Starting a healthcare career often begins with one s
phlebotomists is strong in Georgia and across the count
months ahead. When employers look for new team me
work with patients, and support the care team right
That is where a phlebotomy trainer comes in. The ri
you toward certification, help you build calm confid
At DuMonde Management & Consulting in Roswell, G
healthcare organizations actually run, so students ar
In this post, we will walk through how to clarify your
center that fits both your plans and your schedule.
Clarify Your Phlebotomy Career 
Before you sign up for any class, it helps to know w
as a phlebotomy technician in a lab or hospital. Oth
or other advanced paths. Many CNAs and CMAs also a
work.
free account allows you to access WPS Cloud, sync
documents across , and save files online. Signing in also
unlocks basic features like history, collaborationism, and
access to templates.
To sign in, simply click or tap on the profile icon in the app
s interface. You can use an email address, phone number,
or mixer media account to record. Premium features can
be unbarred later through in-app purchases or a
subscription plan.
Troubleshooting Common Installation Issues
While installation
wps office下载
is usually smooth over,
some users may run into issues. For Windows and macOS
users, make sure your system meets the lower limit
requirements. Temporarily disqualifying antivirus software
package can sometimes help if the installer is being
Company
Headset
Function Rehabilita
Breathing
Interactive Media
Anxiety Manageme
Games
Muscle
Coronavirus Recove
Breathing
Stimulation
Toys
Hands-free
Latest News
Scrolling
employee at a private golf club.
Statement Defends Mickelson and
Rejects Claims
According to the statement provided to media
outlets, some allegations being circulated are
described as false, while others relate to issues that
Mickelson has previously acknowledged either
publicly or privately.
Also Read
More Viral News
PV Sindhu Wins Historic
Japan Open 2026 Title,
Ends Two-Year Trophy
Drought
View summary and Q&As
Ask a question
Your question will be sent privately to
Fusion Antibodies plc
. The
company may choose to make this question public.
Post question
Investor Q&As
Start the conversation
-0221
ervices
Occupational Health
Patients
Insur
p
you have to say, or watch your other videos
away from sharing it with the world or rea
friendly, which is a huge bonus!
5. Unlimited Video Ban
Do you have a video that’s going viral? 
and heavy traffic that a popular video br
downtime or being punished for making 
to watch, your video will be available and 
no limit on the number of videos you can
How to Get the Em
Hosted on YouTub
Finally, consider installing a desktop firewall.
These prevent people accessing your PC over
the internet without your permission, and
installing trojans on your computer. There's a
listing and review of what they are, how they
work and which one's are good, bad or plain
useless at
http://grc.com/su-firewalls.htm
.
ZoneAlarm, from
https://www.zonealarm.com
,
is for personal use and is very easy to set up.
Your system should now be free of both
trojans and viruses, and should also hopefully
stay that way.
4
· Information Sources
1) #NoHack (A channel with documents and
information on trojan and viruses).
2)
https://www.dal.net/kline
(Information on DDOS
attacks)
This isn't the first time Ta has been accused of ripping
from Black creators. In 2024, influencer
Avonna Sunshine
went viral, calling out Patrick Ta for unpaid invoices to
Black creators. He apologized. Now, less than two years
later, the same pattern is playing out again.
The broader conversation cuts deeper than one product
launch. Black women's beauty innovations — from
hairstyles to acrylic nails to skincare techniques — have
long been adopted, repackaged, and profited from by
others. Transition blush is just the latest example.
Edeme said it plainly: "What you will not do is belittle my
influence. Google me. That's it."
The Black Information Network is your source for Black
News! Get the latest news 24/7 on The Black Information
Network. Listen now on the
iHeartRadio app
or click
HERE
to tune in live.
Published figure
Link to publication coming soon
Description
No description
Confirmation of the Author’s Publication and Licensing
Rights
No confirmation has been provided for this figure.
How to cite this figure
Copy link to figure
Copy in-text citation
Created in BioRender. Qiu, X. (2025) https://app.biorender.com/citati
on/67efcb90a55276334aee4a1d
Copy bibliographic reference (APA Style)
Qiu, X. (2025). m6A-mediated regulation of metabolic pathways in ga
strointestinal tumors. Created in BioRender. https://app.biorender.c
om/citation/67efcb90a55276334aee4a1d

::::::::

_DIRECTIONS FOR THIS TASK_
Ending with the line containing "company may choose", please print exactly the lines of the material above from its first line onward, and nothing else.

_RESPONSE BELOW_
Starting a healthcare career often begins with one s
phlebotomists is strong in Georgia and across the count
months ahead. When employers look for new team me
work with patients, and support the care team right
That is where a phlebotomy trainer comes in. The ri
you toward certification, help you build calm confid
At DuMonde Management & Consulting in Roswell, G
healthcare organizations actually run, so students ar
In this post, we will walk through how to clarify your
center that fits both your plans and your schedule.
Clarify Your Phlebotomy Career 
Before you sign up for any class, it helps to know w
as a phlebotomy technician in a lab or hospital. Oth
or other advanced paths. Many CNAs and CMAs also a
work.
free account allows you to access WPS Cloud, sync
documents across , and save files online. Signing in also
unlocks basic features like history, collaborationism, and
access to templates.
To sign in, simply click or tap on the profile icon in the app
s interface. You can use an email address, phone number,
or mixer media account to record. Premium features can
be unbarred later through in-app purchases or a
subscription plan.
Troubleshooting Common Installation Issues
While installation
wps office下载
is usually smooth over,
some users may run into issues. For Windows and macOS
users, make sure your system meets the lower limit
requirements. Temporarily disqualifying antivirus software
package can sometimes help if the installer is being
Company
Headset
Function Rehabilita
Breathing
Interactive Media
Anxiety Manageme
Games
Muscle
Coronavirus Recove
Breathing
Stimulation
Toys
Hands-free
Latest News
Scrolling
employee at a private golf club.
Statement Defends Mickelson and
Rejects Claims
According to the statement provided to media
outlets, some allegations being circulated are
described as false, while others relate to issues that
Mickelson has previously acknowledged either
publicly or privately.
Also Read
More Viral News
PV Sindhu Wins Historic
Japan Open 2026 Title,
Ends Two-Year Trophy
Drought
View summary and Q&As
Ask a question
Your question will be sent privately to
Fusion Antibodies plc
. The
company may choose to make this question public.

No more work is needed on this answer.